La guerre opposant les États-Unis et Israël à l’Iran, entrée dans sa cinquième semaine, s’étend avec une série de frappes ayant visé plusieurs pays du Golfe. Les autorités de cinq nations de la région ont signalé des attaques simultanées par drones et missiles, causant des dégâts matériels importants et une perte humaine.
Selon les informations rapportées par Al Jazeera, l’aéroport international du Koweït a été la cible de drones. Abdullah al-Rajhi, porte-parole de la Direction générale de l’aviation civile koweïtienne, a précisé que les réservoirs de carburant ont été touchés, déclenchant un vaste incendie. Si les dégâts matériels sont significatifs, aucune victime n’est à déplorer sur ce site. À Bahreïn, le ministère de l’Intérieur a indiqué que les équipes de la protection civile intervenaient pour éteindre un incendie dans les installations d’une entreprise, qualifiant l’incident d’« agression iranienne ».

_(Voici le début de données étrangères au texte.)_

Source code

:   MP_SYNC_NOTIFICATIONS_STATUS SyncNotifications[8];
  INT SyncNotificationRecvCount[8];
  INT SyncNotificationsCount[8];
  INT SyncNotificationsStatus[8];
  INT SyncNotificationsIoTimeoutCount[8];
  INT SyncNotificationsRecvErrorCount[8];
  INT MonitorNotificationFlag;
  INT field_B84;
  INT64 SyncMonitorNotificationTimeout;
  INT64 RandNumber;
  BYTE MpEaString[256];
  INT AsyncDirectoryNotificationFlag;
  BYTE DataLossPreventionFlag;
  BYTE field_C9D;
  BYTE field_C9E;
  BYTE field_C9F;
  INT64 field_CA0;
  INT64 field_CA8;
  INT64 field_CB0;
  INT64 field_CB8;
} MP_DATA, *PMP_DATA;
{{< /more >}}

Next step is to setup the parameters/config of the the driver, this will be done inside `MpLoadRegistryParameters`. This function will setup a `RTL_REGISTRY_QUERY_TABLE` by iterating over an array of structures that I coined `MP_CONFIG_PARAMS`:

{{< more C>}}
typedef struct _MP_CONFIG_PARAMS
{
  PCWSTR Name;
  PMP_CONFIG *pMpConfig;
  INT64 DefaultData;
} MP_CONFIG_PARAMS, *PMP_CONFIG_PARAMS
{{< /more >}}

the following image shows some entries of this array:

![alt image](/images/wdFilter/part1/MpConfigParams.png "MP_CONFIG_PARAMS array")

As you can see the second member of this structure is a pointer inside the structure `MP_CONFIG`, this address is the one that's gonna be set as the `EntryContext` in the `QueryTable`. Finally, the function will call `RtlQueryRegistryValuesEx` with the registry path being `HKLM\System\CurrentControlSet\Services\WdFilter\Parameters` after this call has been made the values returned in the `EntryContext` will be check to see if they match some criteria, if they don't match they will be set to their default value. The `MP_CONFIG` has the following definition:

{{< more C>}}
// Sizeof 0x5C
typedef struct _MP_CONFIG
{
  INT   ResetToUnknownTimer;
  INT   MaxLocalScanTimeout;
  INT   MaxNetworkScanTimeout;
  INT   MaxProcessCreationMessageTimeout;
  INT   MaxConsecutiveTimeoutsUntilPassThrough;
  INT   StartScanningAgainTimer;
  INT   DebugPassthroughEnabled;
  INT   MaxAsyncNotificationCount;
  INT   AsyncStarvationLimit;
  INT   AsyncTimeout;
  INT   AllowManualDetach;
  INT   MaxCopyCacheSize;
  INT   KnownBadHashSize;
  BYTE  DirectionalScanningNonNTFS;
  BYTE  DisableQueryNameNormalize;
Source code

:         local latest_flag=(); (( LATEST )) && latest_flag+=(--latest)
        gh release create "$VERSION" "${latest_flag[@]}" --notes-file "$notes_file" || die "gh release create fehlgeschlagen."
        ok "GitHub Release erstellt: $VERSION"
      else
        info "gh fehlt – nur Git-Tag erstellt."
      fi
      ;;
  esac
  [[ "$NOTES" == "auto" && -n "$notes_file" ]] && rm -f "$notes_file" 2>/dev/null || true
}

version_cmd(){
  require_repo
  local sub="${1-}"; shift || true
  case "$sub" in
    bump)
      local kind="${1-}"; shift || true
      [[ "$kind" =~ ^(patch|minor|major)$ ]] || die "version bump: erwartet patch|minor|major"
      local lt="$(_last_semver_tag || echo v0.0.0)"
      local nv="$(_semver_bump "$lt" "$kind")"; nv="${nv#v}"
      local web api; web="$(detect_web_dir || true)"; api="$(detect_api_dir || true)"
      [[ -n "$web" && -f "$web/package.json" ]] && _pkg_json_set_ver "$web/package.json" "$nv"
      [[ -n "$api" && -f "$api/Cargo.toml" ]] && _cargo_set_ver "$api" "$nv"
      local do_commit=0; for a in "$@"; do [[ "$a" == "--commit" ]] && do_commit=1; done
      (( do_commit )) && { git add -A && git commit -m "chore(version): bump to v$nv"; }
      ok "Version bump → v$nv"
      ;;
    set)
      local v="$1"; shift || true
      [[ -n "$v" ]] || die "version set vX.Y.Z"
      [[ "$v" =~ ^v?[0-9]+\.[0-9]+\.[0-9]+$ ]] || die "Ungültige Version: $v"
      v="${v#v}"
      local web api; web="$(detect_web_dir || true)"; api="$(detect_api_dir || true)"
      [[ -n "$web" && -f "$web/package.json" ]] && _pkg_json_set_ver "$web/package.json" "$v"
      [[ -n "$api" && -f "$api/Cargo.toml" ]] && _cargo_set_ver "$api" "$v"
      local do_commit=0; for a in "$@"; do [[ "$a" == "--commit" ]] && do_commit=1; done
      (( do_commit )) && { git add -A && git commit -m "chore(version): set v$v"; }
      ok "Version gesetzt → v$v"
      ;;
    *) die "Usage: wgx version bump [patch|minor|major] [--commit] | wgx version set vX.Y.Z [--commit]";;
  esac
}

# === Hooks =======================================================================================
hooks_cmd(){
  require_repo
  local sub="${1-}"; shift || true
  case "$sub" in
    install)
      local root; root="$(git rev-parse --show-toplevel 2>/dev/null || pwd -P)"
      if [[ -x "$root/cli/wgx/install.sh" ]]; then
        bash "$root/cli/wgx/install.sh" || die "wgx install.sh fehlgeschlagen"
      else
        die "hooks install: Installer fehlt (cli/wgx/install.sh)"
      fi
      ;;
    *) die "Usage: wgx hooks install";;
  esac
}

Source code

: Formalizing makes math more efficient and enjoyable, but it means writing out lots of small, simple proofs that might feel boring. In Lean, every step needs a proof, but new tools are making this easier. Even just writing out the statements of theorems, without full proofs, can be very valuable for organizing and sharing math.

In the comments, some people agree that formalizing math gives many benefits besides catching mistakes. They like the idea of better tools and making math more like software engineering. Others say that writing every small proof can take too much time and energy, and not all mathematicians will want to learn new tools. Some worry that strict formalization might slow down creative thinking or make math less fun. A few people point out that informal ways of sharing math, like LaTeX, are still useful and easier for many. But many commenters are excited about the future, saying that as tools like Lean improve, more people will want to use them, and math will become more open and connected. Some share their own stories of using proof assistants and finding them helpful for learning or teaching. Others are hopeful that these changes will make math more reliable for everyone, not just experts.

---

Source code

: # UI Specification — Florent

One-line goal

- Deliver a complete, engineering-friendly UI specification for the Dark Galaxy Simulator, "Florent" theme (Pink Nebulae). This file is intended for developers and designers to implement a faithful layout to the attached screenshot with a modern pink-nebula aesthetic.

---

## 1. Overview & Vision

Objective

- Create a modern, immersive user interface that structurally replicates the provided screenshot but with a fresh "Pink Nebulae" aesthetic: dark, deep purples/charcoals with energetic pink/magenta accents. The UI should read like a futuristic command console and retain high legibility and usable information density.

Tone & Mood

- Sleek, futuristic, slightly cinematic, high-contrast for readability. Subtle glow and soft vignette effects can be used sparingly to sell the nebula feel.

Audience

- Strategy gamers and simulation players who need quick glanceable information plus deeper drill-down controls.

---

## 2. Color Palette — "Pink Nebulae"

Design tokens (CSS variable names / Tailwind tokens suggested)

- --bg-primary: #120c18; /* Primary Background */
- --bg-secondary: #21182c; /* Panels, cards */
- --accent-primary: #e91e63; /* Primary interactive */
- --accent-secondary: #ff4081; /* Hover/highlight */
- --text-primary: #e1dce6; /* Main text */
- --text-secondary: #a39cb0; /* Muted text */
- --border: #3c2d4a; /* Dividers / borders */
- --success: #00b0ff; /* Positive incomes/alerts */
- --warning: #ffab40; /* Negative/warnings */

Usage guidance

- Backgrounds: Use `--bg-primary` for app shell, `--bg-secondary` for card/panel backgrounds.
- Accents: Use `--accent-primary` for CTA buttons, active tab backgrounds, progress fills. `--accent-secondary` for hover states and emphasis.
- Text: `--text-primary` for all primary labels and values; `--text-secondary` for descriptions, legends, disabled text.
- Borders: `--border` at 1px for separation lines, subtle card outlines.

Les eaux qataries ont également été touchées. Le ministère de la Défense du Qatar a confirmé le lancement de trois missiles de croisière depuis l’Iran. Deux d’entre eux ont été interceptés, mais le troisième a frappé un pétrolier affrété par QatarEnergy, situé à environ 32 kilomètres au nord de Doha, près du complexe industriel de Ras Laffan. Les 21 membres d’équipage ont été évacués sains et saufs.
Aux Émirats arabes unis, l’agence de presse officielle WAM a rapporté la mort d’un ressortissant bangladais. Ce décès a été causé par la chute d’éclats provenant de l’interception d’un drone sur une ferme dans la région d’al-Rifaa, à Fujairah. De son côté, l’Arabie saoudite a annoncé, par la voix de son ministère de la Défense, avoir intercepté et détruit plusieurs drones, sans faire de blessés. Ces attaques s’inscrivent dans une dynamique de riposte iranienne face aux opérations américano-israéliennes, touchant plusieurs infrastructures civiles de la région.
Sur le plan économique, le Programme des Nations unies pour le développement (PNUD) estime que le produit intérieur brut du monde arabe devrait reculer de 3,7 à 6 % après un mois de conflit, soit une contraction évaluée entre 120 et 194 milliards de dollars.
Sur le front diplomatique et militaire, le président américain Donald Trump a évoqué un retrait prochain, déclarant depuis la Maison-Blanche que celui-ci pourrait intervenir « d’ici deux semaines, peut-être trois ». Washington avait préalablement conditionné l’arrêt des hostilités à l’acceptation par Téhéran d’un plan de cessez-le-feu en 15 points, exigeant notamment l’abandon de tout programme nucléaire militaire, l’arrêt de l’enrichissement d’uranium et la réouverture du détroit d’Ormuz.
L’Iran a rejeté cette proposition, la jugeant « déraisonnable » et « maximaliste », tout en réclamant des compensations financières pour les destructions subies lors des frappes américano-israéliennes contre le pays.